What is Data Science?
Data science, in conjunction with big data, revolves around data management. It is the study and profession of analysis, with the intention of extracting knowledge from data. Data scientists use scientific and mathematical methods to process structured and unstructured data. Often confused with data mining, it is an integral industry in the modern landscape.
Data scientists work with big data to make predictions on future trends. They devise productive ways of managing, analysing and using data to a corporate client's advantage.
Is Big Data Safe?
There are ethical and moral issues with most things in life, technology in particular. Big data as a concept isn't unsafe, but the human motives behind the data can be. As it is reliant on data from us, it can fall foul to human bias and lack of representation. For example, if a study uses big data to decide which characteristics highlight potential CEOs based on existing business leaders, the lack of female representation would sway the results. In a study, out of the 100 top British firms, only six of them have female CEOs, so the data would be more biased towards masculine characteristics.
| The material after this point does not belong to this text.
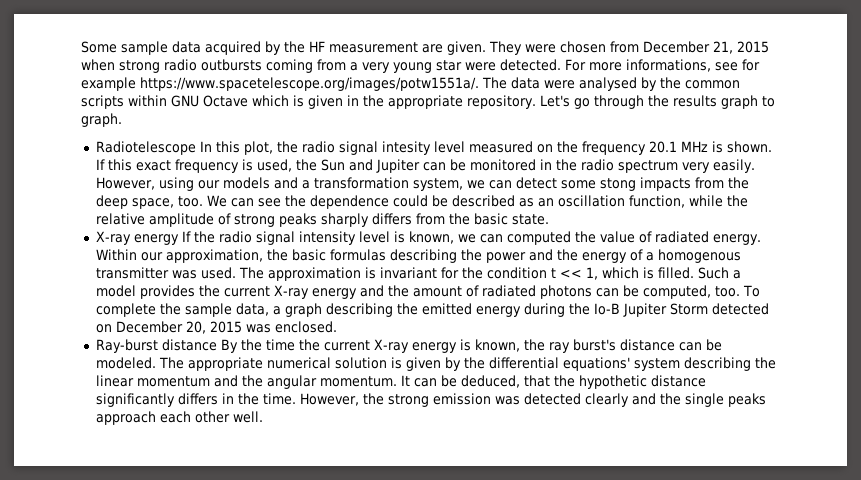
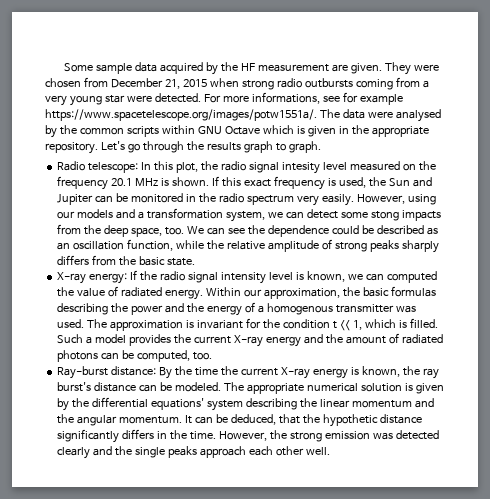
[95,141,196,155] Radiotelescope -> [57,161,139,173] Radio telescope:
[133,234,179,245] energy -> [89,273,128,284] energy:
[742,285,760,297] [95,303,769,317] [95,321,337,334] To complete the sample data, a graph describing the emitted energy during the Io-B Jupiter Storm detected on December 20, 2015 was enclosed. -> (212, 356) none
[161,339,217,351] distance -> [111,366,157,376] distance:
Big data can only use what we provide it with. But what actually do we provided with? Well, everything. Big data is collected from most everyday devices that we use, from social media to video sharing sites, so we can understand why some people may feel overly monitored.
As warned by George Orwell in 1984, modern society is being monitored on a daily basis. However, laws have been put in place to protect technology users. The General Data Protection Regulation was created in 2016, and gives users control over their personal data. It regulates how big data is stored and used, ensuring that user data cannot be breached; the rules provide peace of mind.